Count among the not-cuckoo lawmakers in Hawaii and Arizona, who have declined to go along with the rest of the country. In Arizona, where the temperature can routinely reach a scorching 115 degrees, it’s a matter of retaining earlier sunsets and cooler evening temperatures. However, Daylight Saving Time is observed on the Navajo Reservation in Arizona, which surrounds the Hopi Reservation, which doesn’t.

Because Hawaii is far south of mainland states with a latitude similar to Mexico City, lawmakers haven’t seen the need to increase the hours of daylight.

The U.S. territories of American Samoa, Guam, Northern Mariana Islands, Puerto Rico and the United States Virgin Islands also don’t observe Daylight Saving Time.
Lucindo’s bill, HB 4011, is among 22 bills in 13 state legislatures across the country related to Daylight Saving Time, according to the National Conference of State Legislatures. Twelve of those bills would establish year-round Standard Time.

Lucindo’s is different in that it would set Michigan’s official time zone as Eastern Daylight Saving Time year-round, unlike previous legislative attempts that would have put the state on year-round Eastern Standard Time.

Though his bill specifically calls for year-round Daylight Saving Time, Lucindo told MLive.com he just wants to end the twice annual ritual.

“So let’s just either fall back and stay there or spring forward and stay there, and never have to go change a clock, never go have to go change a watch, never have to worry about what time this clock says and what time that clock says,” he said.
Irwin, thinks Lucindo’s bill balances the tourism industry’s concerns.

“I must say, the recreation industry got to me and said, ‘Why not go to Daylight Saving all year?
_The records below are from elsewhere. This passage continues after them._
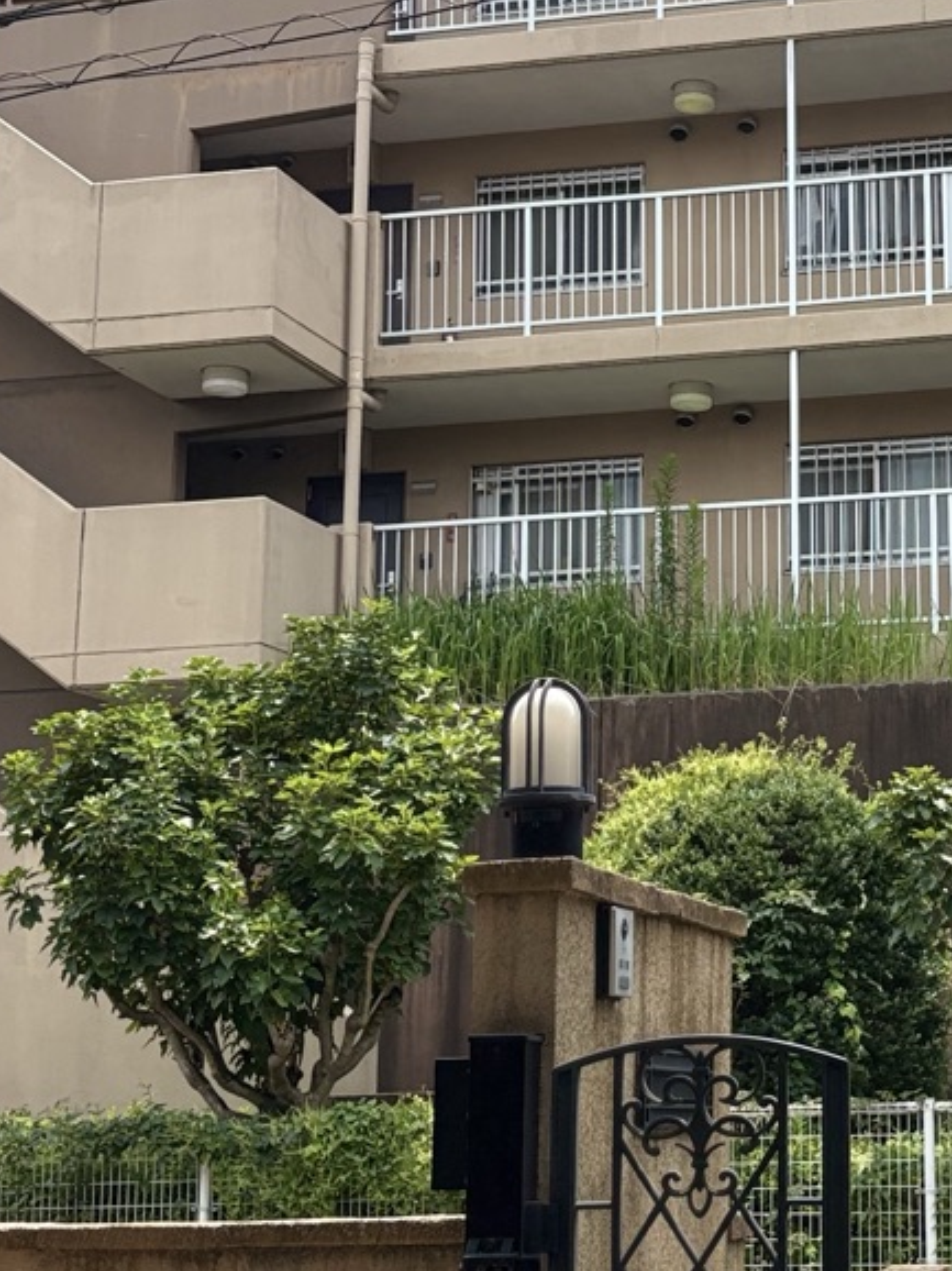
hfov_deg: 19.8
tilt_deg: +12.8
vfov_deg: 27.0
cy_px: 515
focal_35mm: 72
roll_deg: +1.8
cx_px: 948
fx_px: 2642
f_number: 1.6
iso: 64
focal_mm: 5.96
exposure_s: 1/6993
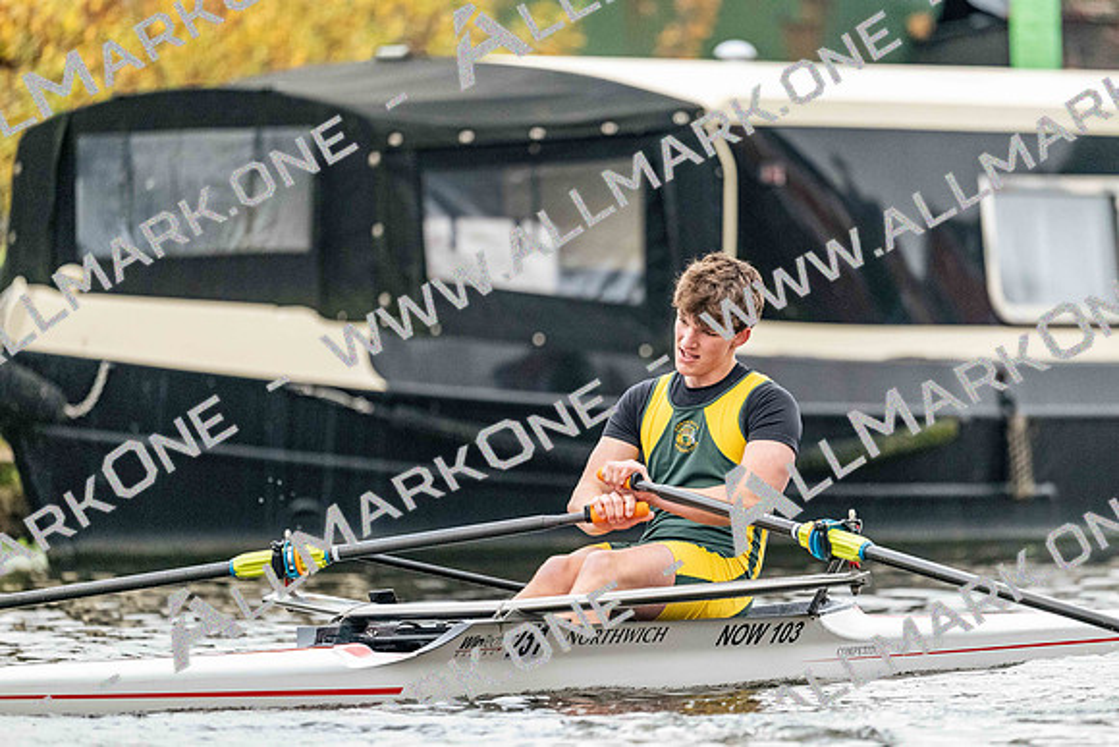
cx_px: 560
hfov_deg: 5.2
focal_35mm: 400
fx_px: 12436
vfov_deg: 3.4
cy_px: 374
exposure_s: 1/2500
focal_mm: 400
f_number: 4.5
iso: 5000
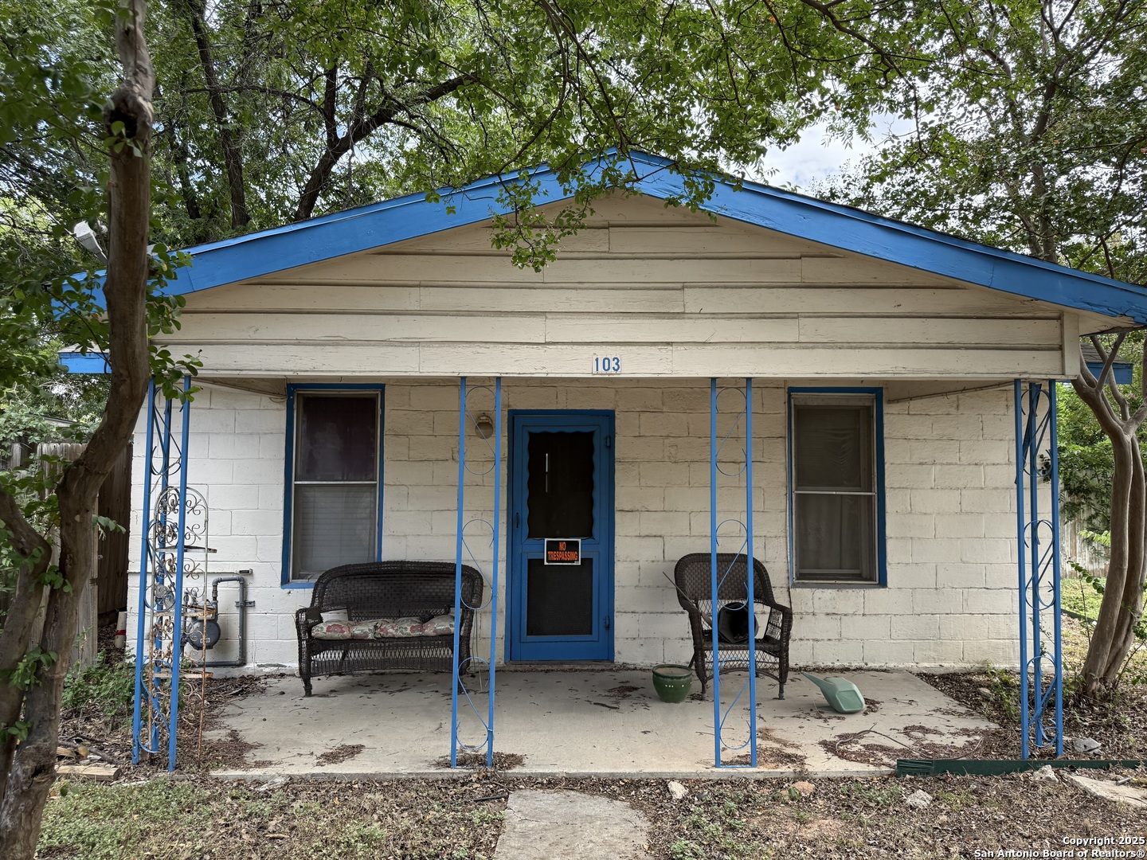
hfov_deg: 71.6
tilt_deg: +3.5
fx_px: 795
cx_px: 574
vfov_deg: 56.8
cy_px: 430
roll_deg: -0.3
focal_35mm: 24
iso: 100
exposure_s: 1/796
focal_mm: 6.76
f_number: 1.78
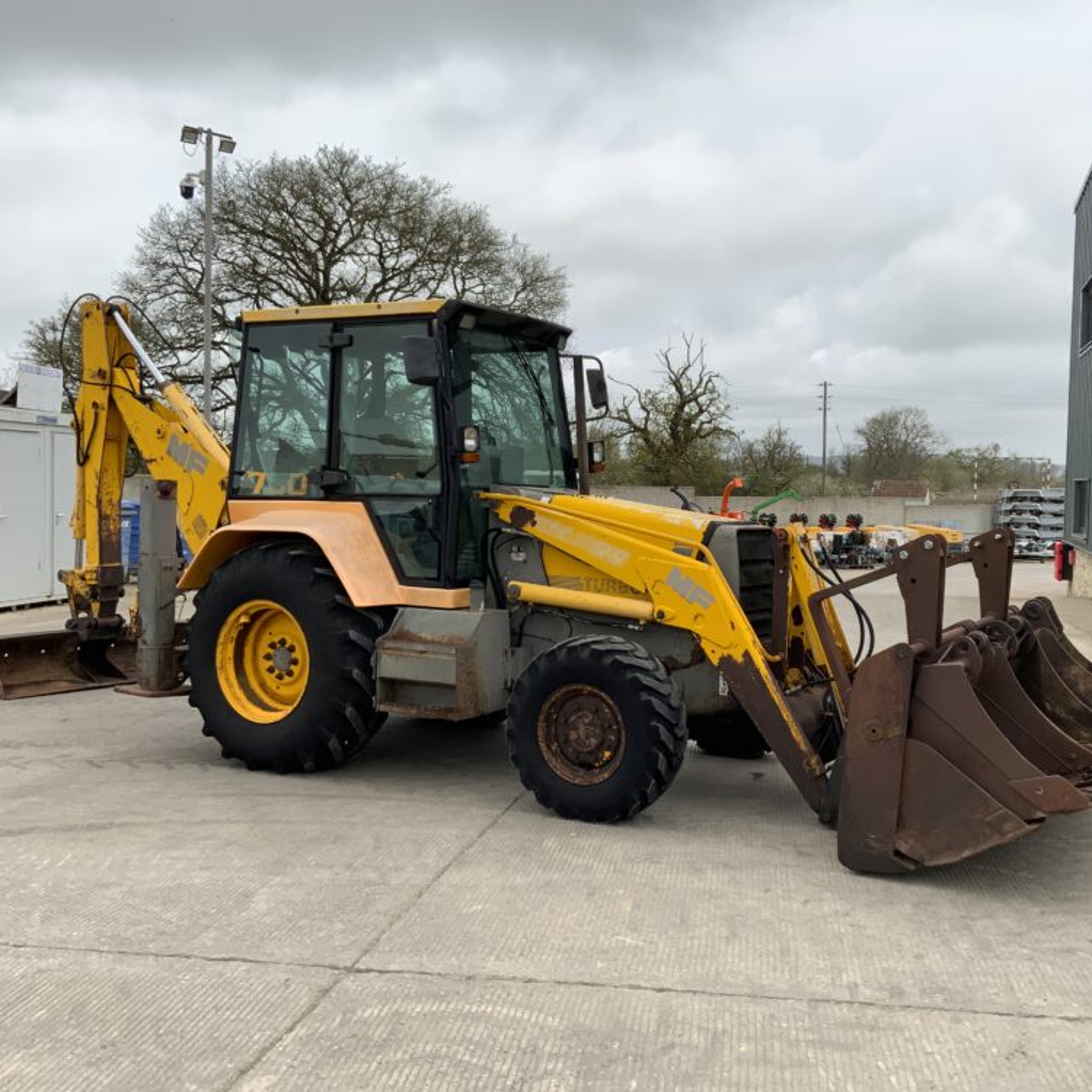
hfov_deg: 46.9
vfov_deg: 47.2
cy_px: 539
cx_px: 667
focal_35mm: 35
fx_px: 1249
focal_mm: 3
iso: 16
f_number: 1.8
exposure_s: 1/709
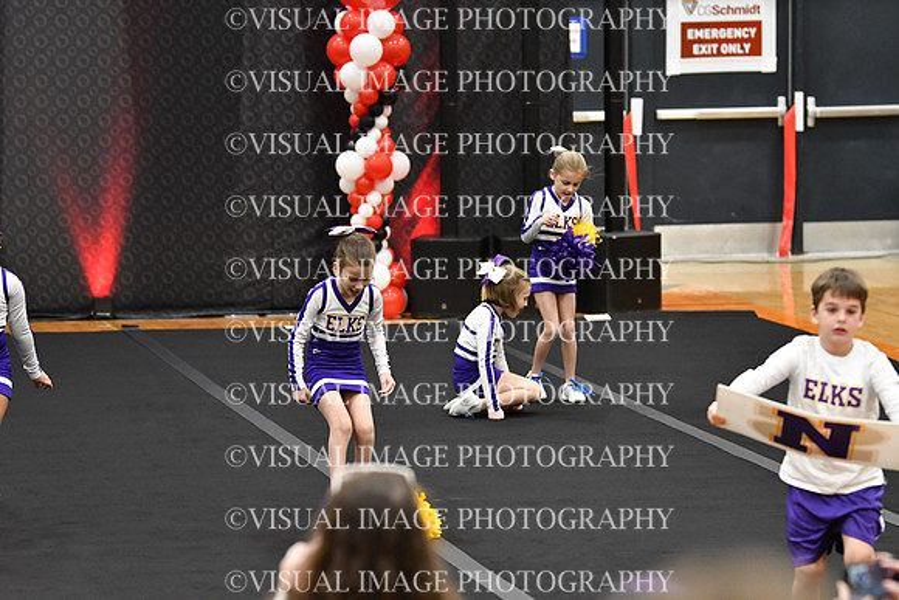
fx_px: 4196
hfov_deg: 12.2
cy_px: 300
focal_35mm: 168
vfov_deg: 8.2
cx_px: 450
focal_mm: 112
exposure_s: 1/800
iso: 5000
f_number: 2.8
That would be good for golfing and outdoor cafes and all kinds of activities because you'd have more evening hours' “ of light, Irwin told th Free Press.

The bill is sure to face opposition. Some legislators representing parts of the Upper Peninsula, where four counties are on Central Standard Time like neighboring Wisconsin, aren’t keen on the idea to make Eastern Daylight Saving Time Michigan’s official time zone.

Daylight Saving Time has been around in one form or another in the United States since World War I. Benjamin Franklin is often credited with inventing Daylight Saving Time, but in fact, he only advocated that Americans change their sleep habits and get up an hour earlier so they wouldn’t be bothered by sun in their eyes, as he was.

The first known advocate of Daylight Saving Time was Englishman William Willett in 1905. His proposal to move clocks ahead by 80 minutes between April and October was rejected by the English Parliament, though.

The United States has used Daylight Saving Time off and on since 1918 as a wartime measure, but the current federal policy was first enacted in 1966 as the Uniform Time Act signed by President Lyndon B. Johnson. It has changed several times since then — notably in 1974, when Congress extended Daylight Saving Time to 10 months of the year following the 1973 oil embargo. But it was controversial, as many complained children were forced to go to school in the dark on winter mornings, endangering their lives.

Most of the changes have dealt with starting and ending dates. The Energy Policy Act of 2005 took effect in 2007 and called for clocks to “spring forward” on the second Sunday of March and “fall back” on the first Sunday in November.